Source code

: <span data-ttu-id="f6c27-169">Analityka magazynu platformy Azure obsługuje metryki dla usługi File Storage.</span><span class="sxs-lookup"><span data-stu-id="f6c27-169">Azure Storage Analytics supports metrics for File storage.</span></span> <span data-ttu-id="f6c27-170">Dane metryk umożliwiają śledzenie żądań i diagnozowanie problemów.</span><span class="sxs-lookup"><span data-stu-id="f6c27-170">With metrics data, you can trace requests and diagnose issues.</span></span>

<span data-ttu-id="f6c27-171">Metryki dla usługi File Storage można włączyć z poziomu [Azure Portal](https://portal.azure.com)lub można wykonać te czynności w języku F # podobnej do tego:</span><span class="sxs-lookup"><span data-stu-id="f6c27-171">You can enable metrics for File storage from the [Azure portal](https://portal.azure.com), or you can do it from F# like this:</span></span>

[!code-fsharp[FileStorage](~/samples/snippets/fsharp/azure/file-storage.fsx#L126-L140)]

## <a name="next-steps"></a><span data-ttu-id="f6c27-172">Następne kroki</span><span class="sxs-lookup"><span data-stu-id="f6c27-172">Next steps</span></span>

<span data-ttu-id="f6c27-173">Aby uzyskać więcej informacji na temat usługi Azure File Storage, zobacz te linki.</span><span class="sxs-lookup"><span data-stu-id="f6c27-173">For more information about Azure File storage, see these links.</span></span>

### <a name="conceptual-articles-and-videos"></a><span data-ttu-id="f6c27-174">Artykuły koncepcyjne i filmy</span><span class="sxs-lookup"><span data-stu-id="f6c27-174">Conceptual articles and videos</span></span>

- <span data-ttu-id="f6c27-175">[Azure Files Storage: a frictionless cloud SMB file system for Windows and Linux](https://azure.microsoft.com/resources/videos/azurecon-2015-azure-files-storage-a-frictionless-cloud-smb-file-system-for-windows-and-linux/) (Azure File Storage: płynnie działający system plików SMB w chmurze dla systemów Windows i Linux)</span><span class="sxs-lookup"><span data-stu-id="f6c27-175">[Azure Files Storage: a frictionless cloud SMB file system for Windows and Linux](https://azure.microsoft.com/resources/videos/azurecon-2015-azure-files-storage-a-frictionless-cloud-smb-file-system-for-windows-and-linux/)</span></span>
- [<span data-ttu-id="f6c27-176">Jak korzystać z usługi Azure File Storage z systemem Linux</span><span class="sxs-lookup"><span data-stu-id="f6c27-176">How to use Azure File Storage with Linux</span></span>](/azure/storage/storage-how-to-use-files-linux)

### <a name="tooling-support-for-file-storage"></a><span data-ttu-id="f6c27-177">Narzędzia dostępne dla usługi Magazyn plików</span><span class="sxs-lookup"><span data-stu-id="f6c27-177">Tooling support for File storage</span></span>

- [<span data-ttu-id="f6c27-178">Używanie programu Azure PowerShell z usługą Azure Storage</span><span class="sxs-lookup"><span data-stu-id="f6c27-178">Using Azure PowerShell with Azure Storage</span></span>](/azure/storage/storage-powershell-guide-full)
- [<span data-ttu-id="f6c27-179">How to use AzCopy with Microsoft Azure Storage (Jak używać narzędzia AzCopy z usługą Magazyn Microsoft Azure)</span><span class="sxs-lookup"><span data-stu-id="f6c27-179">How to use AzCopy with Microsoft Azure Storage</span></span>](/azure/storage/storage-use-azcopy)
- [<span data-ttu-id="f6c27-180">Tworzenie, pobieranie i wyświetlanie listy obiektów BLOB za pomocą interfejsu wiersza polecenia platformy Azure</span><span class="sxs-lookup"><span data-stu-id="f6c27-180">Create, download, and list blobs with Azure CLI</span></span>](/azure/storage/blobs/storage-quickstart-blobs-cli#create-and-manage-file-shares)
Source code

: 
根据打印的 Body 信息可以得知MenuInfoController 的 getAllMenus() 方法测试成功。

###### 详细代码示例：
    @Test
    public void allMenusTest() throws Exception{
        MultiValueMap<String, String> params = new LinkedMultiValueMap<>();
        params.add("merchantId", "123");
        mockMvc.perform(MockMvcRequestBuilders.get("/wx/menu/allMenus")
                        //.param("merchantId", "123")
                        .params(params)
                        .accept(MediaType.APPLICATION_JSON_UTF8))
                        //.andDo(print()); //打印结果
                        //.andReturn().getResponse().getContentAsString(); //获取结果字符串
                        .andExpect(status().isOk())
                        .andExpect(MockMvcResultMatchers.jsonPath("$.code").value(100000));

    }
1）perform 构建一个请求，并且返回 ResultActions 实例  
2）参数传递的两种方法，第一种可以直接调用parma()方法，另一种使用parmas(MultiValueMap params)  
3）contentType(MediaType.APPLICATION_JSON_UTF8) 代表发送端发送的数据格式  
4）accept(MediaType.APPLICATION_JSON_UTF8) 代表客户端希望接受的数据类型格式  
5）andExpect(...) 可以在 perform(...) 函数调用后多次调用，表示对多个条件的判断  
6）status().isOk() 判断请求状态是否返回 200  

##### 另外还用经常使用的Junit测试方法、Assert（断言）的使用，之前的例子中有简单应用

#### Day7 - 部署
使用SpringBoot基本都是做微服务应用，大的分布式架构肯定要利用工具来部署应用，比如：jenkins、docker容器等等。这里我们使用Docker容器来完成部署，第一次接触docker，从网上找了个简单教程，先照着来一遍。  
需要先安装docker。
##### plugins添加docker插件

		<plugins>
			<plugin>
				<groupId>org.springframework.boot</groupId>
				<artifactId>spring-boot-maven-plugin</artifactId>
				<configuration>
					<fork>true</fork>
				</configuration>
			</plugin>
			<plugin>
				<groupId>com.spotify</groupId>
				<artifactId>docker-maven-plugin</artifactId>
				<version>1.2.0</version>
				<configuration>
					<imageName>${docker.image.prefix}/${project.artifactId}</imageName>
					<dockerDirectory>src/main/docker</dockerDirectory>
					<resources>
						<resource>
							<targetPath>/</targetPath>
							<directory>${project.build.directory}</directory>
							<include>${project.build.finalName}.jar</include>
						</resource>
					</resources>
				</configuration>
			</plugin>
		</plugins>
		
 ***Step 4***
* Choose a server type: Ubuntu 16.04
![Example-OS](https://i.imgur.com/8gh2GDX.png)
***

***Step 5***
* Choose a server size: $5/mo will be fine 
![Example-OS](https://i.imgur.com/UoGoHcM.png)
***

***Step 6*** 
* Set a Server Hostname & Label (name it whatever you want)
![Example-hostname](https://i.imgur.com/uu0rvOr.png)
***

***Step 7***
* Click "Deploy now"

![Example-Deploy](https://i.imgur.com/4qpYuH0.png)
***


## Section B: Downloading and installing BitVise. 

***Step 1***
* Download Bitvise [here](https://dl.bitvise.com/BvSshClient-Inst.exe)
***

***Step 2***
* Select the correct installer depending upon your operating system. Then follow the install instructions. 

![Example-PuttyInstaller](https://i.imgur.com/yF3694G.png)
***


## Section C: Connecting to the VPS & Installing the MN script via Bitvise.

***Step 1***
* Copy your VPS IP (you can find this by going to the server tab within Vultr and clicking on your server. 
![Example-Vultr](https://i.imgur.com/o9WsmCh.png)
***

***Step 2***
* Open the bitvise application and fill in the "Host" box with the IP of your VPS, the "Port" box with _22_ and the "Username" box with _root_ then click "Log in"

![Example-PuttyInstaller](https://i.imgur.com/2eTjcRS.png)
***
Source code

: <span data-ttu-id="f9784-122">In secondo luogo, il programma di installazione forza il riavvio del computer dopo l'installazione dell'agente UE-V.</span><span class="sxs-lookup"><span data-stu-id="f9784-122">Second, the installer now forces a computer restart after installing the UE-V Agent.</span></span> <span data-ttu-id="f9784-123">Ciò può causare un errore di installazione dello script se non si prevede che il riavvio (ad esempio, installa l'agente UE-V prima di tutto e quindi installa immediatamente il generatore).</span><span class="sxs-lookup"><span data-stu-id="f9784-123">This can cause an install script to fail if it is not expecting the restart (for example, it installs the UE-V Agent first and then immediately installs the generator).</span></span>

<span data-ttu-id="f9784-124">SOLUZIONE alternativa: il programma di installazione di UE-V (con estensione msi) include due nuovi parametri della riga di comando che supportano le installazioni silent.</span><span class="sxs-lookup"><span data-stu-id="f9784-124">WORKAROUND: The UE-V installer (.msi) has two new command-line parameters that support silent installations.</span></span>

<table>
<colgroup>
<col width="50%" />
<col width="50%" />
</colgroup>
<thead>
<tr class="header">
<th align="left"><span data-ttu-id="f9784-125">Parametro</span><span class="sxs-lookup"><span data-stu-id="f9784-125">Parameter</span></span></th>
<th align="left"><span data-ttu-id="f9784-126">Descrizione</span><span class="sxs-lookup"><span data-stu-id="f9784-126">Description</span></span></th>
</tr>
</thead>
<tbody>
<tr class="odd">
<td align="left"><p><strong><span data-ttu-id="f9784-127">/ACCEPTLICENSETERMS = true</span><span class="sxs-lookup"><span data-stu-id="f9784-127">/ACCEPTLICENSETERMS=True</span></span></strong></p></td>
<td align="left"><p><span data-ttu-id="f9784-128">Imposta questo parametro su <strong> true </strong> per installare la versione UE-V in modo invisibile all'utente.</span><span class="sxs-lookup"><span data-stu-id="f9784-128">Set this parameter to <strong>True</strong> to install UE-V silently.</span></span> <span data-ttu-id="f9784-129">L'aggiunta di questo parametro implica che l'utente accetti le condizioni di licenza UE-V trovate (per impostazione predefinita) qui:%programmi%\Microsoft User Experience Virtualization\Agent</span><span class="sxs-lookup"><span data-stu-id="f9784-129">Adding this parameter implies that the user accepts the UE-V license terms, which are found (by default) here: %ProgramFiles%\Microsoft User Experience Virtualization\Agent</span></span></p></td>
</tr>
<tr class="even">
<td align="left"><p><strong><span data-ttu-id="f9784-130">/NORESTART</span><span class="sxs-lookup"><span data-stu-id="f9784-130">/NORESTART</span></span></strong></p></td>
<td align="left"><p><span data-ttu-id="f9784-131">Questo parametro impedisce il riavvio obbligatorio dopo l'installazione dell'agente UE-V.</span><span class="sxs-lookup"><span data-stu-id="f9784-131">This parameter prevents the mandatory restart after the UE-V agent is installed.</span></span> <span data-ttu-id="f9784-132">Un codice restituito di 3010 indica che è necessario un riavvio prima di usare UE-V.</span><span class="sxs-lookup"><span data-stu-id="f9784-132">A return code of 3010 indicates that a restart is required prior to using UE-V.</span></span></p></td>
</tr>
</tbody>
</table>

▬▬▬

TASK INSTRUCTIONS:
Reproduce verbatim everything from the start of the data above down to the line containing "see these links.</span></span>", including that line.

RESULT:
Source code

: <span data-ttu-id="f6c27-169">Analityka magazynu platformy Azure obsługuje metryki dla usługi File Storage.</span><span class="sxs-lookup"><span data-stu-id="f6c27-169">Azure Storage Analytics supports metrics for File storage.</span></span> <span data-ttu-id="f6c27-170">Dane metryk umożliwiają śledzenie żądań i diagnozowanie problemów.</span><span class="sxs-lookup"><span data-stu-id="f6c27-170">With metrics data, you can trace requests and diagnose issues.</span></span>

<span data-ttu-id="f6c27-171">Metryki dla usługi File Storage można włączyć z poziomu [Azure Portal](https://portal.azure.com)lub można wykonać te czynności w języku F # podobnej do tego:</span><span class="sxs-lookup"><span data-stu-id="f6c27-171">You can enable metrics for File storage from the [Azure portal](https://portal.azure.com), or you can do it from F# like this:</span></span>

[!code-fsharp[FileStorage](~/samples/snippets/fsharp/azure/file-storage.fsx#L126-L140)]

## <a name="next-steps"></a><span data-ttu-id="f6c27-172">Następne kroki</span><span class="sxs-lookup"><span data-stu-id="f6c27-172">Next steps</span></span>

<span data-ttu-id="f6c27-173">Aby uzyskać więcej informacji na temat usługi Azure File Storage, zobacz te linki.</span><span class="sxs-lookup"><span data-stu-id="f6c27-173">For more information about Azure File storage, see these links.</span></span>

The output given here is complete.